▶ [DOCUMENT TEXT]:
Everything: shoppers, labels on cartons of milk, cheery-hyper-organic Whole Foods chefs persuading you to buy air-fed chicken. Everything was so big! And there was so much of it! And you could get practically anything imaginable! Red tortilla chips! Organic pine nut butter! Tofu marshmallows!
“Look, there’s shrimp!” I shrieked, scattering a crowd of well-heeled West Side shoppers.
“She was in the Middle East,” my dad explained by way of apology to a concerned Whole Foods fishmonger who moved protectively toward his crustaceans. Later, my mother had to pry me away from the giant cheddar-cheese display.
All of a sudden, since I no longer have to convert from shekels or crowns into dollars, everything seems cheap. Or, at least, more affordable than Over There.
Despite the burning desire of Over There to emulate Over Here in any possible way, everything Here is different from Over There: Here, checkers ask you how you’re doing and whether you found everything. Shock! Bafflement!

▶ [EXERCISE BRIEF]: Write the next part of the essay about shopping in American grocery stores after time abroad, picking up right after its last line.

[Data records]
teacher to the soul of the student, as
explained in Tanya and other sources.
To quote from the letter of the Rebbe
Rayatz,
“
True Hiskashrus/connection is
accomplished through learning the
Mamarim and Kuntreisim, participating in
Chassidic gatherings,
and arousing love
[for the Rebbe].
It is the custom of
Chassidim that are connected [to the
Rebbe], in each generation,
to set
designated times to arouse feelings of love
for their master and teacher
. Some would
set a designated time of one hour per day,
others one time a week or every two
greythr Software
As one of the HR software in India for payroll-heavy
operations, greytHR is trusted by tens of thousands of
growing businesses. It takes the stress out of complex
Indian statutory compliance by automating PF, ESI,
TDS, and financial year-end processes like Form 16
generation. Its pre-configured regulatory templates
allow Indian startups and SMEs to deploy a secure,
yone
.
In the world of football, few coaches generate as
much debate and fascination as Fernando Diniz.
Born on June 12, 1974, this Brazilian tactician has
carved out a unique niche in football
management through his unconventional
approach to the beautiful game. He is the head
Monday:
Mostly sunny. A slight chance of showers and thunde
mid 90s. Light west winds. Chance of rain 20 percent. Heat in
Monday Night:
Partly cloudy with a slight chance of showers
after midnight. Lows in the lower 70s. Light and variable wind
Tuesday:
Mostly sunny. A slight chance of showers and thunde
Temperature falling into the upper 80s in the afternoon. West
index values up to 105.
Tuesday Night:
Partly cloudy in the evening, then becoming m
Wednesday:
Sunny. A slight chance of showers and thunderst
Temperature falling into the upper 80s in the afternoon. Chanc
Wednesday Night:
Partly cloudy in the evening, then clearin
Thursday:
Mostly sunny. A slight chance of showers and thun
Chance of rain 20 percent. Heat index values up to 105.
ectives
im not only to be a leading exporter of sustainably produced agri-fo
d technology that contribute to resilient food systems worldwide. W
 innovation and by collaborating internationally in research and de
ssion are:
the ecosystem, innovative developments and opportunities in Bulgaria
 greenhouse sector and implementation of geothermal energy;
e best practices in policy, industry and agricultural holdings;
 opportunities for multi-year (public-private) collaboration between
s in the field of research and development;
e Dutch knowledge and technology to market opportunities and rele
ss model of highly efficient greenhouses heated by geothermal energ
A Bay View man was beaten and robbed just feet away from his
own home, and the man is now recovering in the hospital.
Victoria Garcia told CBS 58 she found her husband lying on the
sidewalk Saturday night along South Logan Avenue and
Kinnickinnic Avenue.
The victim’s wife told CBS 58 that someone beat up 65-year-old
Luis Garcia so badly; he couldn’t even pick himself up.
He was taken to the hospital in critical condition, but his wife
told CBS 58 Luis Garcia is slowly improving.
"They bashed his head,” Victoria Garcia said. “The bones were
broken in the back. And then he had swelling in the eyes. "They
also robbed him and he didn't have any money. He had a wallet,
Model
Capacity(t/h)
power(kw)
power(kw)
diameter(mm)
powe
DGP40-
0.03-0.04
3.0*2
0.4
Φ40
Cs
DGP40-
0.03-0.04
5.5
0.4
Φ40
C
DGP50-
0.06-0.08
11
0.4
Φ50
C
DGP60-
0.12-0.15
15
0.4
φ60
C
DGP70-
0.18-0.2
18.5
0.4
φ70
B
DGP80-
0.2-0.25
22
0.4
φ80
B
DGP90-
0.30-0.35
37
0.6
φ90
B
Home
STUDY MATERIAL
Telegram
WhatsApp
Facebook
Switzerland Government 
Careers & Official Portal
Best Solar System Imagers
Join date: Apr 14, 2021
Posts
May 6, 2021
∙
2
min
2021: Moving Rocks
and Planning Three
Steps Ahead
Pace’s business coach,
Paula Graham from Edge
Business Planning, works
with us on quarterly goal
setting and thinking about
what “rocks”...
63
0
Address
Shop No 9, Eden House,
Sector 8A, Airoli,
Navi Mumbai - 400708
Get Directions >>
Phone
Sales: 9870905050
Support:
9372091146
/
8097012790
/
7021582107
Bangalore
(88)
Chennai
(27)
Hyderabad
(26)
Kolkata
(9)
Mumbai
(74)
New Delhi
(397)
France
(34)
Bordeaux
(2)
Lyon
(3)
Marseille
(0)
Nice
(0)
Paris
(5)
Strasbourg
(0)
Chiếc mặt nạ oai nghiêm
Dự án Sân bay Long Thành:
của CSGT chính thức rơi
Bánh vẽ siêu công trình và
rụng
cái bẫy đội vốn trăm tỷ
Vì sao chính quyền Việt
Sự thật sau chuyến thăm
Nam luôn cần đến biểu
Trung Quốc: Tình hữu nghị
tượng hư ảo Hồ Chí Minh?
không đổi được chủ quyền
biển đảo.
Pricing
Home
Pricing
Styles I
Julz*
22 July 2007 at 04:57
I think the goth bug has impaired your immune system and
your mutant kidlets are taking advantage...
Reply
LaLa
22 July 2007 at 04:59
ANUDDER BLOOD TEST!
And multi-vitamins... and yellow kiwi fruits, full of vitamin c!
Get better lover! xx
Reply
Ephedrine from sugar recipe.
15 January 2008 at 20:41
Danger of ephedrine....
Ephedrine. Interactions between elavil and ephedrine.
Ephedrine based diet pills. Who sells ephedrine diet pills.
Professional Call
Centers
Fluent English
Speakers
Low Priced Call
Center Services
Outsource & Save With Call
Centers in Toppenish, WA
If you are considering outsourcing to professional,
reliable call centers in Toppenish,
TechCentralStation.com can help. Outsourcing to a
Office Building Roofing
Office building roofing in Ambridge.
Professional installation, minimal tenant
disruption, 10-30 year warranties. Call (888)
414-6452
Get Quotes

▶ [TASK RESULT]:
Here, waiters whisk your half-empty giant glass away and magically refill it. Customer service is something people Here take seriously. Bewilderment! Wonder!
Here, on the road, people stay in one lane for more than five seconds and then signal to change lanes! (Here, accellerating toward pedestrians is not a national sport.) It’s so civilized, it’s mad!
Here, you can go in a store, come out twenty minutes later, and the police are hauling away the guy in the car next to you for trying to hotwire that car.
Here, there’s a law about when you can light a fire in your fireplace.
Here, people drive Hum-Vees with “W. in ‘04″ bumper stickers.